INSTRUCTIONS FOR THE TASK
Only one part of the listing is needed: the lines from the one with "picture [290,115,320,156] ->" through the last line, copied exactly and free of pictures.
****
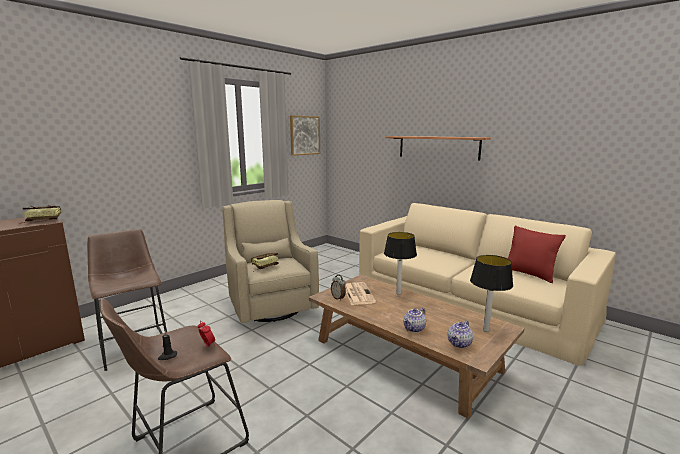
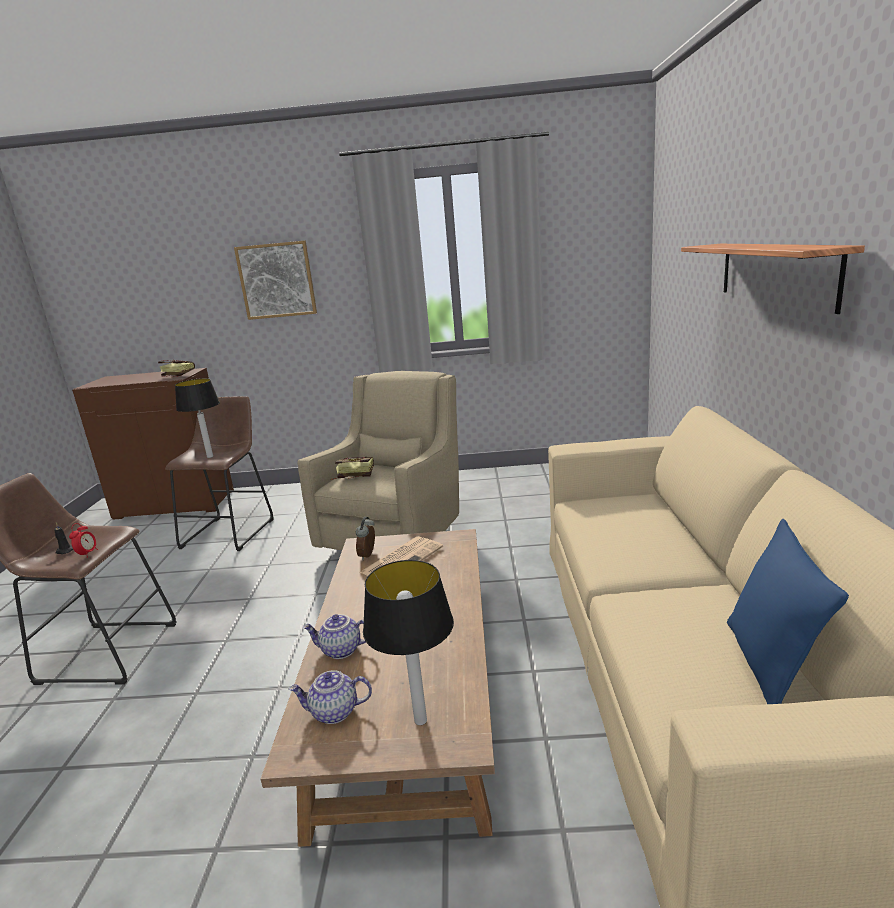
camera: 50 degrees right, 5 degrees up
picture [290,115,320,156] -> picture moved to [234,241,317,320]
table lamp [384,232,417,295] -> table lamp moved to [175,378,220,458]
red pillow [507,226,566,283] -> blue pillow [727,519,849,704]

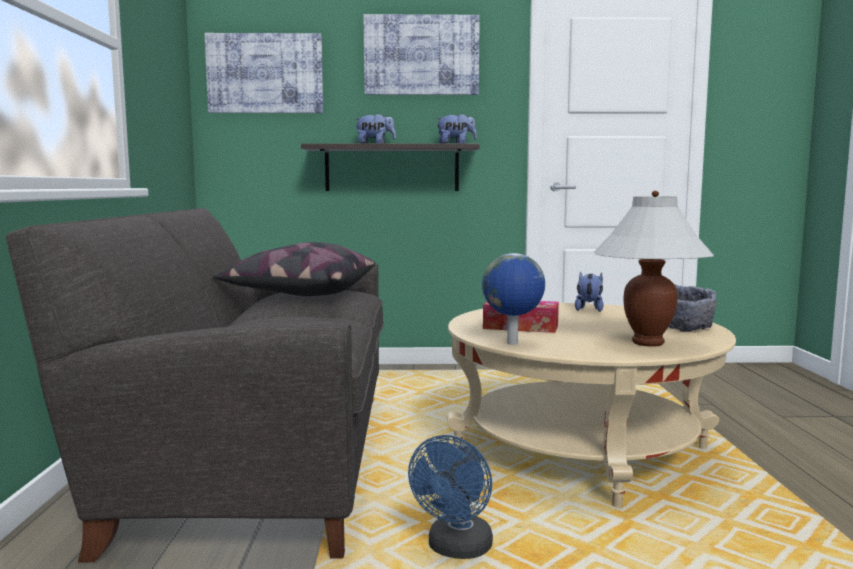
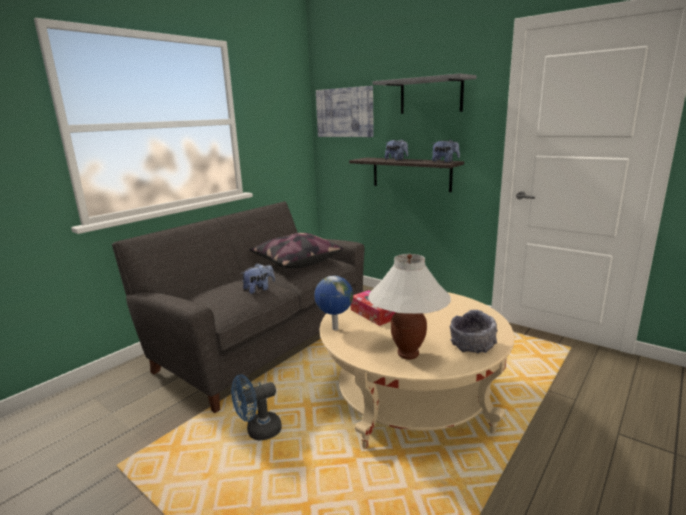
camera: 40 degrees right, 10 degrees up
picture [363,14,480,95] -> grey shelf [373,73,476,114]
plush toy [575,271,603,312] -> plush toy moved to [241,263,275,294]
****
SOLUTION
picture [290,115,320,156] -> picture moved to [234,241,317,320]
table lamp [384,232,417,295] -> table lamp moved to [175,378,220,458]
red pillow [507,226,566,283] -> blue pillow [727,519,849,704]

camera: 40 degrees right, 10 degrees up
picture [363,14,480,95] -> grey shelf [373,73,476,114]
plush toy [575,271,603,312] -> plush toy moved to [241,263,275,294]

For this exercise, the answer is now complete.